Redaktor naczelny „Newsweeka” Tomasz Lis zareagował bardzo nerwowo na wypowiedź wiceszefa polskiej dyplomacji Marcina Przydacza. Dziennikarz zasugerował politykowi kłamstwo w sprawie budowy terminala LNG. Decyzję w tej sprawie Lis próbował przypisać „poprzedniemu rządowi”, czyli PO-PSL. Czy słusznie?
CZYTAJ TAKŻE: Zuchwałe groźby Łukaszenki: „A jeśli my odetniemy gaz?” Rzecznik KE odpowiada: „Nie pozwolimy, aby nas zastraszano”
Budowa terminala LNG
W rozmowie z radiową „Trójką” Przydacz odniósł się do wypowiedzi białoruskiego przywódcy Alaksandra Łukaszenki, który groził Unii Europejskiej odcięciem dostaw gazu.
Aby nie ulegać takim szantażom rząd PiS zdecydował o budowie Baltic Pipe, a jeszcze wcześniej zdecydował o budowie terminala LNG i dziś jesteśmy w dużo lepszej sytuacji niż nasi partnerzy
— powiedział wiceszef MSZ.
Te słowa nie spodobały się redaktorowi naczelnemu „Newsweeka”. Tomasz Lis od dawna nie kryje się z tym, że - delikatnie mówiąc - nie popiera rządu Prawa i Sprawiedliwości.
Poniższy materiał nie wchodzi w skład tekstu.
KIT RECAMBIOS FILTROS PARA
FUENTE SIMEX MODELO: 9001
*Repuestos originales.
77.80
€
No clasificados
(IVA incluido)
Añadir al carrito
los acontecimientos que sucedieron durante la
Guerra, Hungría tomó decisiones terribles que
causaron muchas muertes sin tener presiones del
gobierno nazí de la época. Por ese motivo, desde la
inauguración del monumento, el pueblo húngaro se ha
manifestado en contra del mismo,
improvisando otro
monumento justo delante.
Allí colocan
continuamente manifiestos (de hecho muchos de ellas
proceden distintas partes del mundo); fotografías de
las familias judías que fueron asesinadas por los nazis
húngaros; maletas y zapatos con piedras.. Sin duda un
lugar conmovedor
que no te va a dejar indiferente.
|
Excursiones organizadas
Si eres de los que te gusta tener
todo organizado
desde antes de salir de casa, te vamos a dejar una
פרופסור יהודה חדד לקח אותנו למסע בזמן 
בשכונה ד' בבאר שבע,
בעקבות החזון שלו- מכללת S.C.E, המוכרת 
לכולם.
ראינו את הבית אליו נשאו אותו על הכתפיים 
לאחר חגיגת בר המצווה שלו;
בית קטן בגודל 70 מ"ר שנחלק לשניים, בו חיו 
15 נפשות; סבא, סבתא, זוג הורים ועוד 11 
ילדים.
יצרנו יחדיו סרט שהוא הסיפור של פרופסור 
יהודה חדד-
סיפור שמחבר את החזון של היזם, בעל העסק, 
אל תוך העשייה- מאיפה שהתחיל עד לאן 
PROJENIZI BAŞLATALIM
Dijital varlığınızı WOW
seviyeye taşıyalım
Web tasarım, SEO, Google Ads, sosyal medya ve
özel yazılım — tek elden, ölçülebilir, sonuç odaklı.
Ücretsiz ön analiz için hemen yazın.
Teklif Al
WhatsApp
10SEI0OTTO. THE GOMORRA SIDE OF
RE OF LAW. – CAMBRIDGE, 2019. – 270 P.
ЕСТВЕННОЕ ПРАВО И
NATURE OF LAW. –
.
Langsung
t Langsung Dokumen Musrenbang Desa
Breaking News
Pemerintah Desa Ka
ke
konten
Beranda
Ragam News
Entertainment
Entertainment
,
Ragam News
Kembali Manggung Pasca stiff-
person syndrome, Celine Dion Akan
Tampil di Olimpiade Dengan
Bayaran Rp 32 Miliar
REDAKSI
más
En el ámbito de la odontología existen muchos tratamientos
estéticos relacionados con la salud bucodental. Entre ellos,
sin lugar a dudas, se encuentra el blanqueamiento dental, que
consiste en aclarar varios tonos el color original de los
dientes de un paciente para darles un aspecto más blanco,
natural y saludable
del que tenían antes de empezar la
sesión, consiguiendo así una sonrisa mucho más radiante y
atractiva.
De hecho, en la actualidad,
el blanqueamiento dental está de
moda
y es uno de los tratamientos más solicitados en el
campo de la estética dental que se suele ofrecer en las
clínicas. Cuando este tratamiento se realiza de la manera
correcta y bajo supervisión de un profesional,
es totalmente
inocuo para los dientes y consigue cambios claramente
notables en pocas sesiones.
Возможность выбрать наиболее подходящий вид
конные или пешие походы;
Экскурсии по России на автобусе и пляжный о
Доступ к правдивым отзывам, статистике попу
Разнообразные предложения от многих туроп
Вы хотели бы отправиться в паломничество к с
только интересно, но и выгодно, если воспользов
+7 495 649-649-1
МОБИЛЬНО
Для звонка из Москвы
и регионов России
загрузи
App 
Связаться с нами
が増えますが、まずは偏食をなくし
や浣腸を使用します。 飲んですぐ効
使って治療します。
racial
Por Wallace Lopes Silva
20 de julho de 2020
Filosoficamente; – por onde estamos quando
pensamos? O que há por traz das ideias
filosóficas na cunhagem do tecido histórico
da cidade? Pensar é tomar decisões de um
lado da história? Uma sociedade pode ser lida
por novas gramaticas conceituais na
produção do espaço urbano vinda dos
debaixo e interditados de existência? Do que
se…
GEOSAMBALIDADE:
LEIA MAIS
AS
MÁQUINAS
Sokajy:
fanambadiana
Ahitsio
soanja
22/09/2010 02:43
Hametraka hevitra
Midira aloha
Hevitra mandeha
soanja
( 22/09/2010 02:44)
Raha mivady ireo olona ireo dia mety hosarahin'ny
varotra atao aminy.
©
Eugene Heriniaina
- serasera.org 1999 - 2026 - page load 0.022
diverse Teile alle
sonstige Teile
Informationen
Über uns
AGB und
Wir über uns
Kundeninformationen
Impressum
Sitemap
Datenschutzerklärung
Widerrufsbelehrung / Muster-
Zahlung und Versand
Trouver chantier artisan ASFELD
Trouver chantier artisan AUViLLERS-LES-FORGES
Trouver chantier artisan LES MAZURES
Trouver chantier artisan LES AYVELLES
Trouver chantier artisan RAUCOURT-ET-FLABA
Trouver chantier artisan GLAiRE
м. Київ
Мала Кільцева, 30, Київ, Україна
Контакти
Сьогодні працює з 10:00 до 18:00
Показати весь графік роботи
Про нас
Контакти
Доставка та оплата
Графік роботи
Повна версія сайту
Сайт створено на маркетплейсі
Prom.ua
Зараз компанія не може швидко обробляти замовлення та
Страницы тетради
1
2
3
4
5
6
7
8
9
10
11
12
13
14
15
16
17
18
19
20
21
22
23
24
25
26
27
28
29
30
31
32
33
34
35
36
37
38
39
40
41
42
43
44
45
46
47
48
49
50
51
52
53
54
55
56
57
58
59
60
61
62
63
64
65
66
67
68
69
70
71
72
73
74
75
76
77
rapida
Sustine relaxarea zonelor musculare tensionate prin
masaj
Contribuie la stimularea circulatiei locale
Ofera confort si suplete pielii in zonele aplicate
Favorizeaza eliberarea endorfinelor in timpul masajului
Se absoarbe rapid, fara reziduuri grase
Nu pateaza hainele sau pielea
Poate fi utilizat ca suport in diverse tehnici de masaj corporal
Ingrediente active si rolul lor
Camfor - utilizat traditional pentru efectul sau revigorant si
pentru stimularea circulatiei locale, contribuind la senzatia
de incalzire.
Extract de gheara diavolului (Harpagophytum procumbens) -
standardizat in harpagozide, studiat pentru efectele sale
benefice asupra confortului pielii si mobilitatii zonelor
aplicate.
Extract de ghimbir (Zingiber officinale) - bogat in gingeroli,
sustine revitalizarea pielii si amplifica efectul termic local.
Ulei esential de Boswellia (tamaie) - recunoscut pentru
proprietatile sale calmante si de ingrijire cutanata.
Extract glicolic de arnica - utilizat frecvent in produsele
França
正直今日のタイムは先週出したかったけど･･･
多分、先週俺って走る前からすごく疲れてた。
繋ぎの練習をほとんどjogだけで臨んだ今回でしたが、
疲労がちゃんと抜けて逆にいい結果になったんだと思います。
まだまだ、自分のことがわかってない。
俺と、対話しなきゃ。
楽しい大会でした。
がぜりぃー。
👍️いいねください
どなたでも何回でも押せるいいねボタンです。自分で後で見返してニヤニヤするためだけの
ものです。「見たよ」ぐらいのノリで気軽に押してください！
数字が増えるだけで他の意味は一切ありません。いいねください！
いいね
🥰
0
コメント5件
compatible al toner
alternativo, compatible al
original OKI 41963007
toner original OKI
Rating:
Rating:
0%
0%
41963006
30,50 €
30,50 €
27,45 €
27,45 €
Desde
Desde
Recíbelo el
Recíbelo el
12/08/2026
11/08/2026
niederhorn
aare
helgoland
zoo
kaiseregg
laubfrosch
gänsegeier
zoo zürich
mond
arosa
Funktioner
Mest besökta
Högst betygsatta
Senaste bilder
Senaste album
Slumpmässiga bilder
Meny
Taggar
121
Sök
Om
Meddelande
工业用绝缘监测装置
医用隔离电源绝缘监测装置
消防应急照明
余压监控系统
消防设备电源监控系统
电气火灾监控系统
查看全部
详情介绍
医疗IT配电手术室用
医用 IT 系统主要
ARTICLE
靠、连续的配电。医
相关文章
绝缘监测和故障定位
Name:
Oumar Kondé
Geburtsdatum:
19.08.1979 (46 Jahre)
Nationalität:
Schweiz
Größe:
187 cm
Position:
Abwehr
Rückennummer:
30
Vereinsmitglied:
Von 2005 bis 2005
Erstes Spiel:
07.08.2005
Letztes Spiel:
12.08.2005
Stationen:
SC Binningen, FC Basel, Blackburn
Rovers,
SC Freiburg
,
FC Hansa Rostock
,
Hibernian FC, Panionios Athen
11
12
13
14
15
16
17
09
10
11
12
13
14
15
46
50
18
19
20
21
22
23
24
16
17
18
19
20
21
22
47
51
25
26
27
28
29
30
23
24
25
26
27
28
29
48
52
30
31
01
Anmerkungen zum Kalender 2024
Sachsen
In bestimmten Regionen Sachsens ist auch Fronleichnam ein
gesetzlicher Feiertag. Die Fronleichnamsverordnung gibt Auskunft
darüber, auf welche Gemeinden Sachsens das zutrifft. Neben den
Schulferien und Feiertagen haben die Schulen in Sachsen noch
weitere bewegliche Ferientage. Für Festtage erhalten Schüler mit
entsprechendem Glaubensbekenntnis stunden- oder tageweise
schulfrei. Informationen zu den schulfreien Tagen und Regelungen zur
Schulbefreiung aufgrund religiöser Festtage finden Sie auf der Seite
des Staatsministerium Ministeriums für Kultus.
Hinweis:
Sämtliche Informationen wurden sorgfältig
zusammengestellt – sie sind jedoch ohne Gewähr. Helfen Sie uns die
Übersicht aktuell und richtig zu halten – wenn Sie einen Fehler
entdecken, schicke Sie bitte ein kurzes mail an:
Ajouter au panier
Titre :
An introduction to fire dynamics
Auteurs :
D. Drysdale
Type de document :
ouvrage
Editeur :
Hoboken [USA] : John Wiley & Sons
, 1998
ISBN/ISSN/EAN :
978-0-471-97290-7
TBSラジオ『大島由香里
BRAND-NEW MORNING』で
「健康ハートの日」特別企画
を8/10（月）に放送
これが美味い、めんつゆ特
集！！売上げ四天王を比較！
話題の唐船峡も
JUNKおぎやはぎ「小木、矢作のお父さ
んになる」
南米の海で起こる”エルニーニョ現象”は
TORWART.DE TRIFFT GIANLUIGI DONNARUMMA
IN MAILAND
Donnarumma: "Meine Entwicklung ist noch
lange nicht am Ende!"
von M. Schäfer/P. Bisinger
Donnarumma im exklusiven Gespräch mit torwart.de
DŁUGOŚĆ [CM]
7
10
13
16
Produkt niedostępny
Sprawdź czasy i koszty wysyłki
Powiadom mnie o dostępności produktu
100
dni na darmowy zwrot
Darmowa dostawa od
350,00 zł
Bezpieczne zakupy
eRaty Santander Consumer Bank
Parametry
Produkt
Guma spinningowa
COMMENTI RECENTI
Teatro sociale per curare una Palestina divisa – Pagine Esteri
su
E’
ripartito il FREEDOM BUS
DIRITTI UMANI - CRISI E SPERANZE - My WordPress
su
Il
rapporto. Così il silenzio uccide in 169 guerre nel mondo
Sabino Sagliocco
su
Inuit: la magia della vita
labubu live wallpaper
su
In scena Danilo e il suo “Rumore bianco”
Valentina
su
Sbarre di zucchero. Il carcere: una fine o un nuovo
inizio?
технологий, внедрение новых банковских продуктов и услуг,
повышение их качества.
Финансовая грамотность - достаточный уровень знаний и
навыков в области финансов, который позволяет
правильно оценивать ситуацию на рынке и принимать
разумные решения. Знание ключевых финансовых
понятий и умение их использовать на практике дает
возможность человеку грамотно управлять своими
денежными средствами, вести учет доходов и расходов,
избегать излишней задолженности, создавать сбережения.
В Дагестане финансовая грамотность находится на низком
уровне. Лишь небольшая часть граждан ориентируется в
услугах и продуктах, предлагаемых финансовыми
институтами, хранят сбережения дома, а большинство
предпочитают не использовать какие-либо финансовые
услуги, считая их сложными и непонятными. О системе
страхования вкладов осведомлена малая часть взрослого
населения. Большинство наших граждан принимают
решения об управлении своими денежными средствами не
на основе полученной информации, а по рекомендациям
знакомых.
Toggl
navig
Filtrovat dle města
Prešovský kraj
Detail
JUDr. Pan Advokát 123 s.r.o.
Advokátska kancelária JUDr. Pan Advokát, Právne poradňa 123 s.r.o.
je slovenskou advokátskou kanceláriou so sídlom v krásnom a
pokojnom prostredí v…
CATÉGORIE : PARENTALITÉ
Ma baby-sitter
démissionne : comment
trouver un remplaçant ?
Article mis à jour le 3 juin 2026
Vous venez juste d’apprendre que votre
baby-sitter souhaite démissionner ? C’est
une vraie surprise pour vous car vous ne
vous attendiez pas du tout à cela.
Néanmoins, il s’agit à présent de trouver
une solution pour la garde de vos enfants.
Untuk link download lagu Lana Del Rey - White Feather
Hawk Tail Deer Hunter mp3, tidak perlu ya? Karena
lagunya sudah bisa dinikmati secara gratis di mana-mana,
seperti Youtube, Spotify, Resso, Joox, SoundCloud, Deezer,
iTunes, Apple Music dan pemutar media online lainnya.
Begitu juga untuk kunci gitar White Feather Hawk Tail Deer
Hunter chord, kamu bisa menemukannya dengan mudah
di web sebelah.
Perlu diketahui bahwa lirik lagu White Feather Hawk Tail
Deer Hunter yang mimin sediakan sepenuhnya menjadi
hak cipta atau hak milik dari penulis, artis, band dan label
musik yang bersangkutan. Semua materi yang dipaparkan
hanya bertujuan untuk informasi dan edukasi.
Najwyraźniej do tego stopnia nie popiera, że postanowił przypisać decyzję PiS-u (ściślej: pierwszemu rządowi PiS-u - mówimy o czasach, gdy Prezesem Rady Ministrów był Kazimierz Marcinkiewicz) koalicji PO-PSL, a przy okazji obraził wiceszefa MSZ.
O budowie terminalu LNG zdecydował poprzedni rząd, kłamco
— napisał.
Przydacz: W 2006 r. nie rządzili Pańscy faworyci
Czy na pewno?
Panie Redaktorze, proszę się uspokoić i na spokojnie zrobić podstawowy research. I nie obrażać bez powodu. Panu się już wszystko myli. Ja wiem, ze robił Pan, co mógł, ale w 2006 r. nie rządzili Pańscy faworyci. Do władzy przyszli później i kontrakty na miliony w telewizji też.;)
— odpowiedział Marcin Przydacz.
Czyżby Tomasz Lis miał tak duże problemy ze wskazaniem rzeczywistych osiągnięć rządu PO-PSL, że musi przypisywać mu sukcesy Prawa i Sprawiedliwości?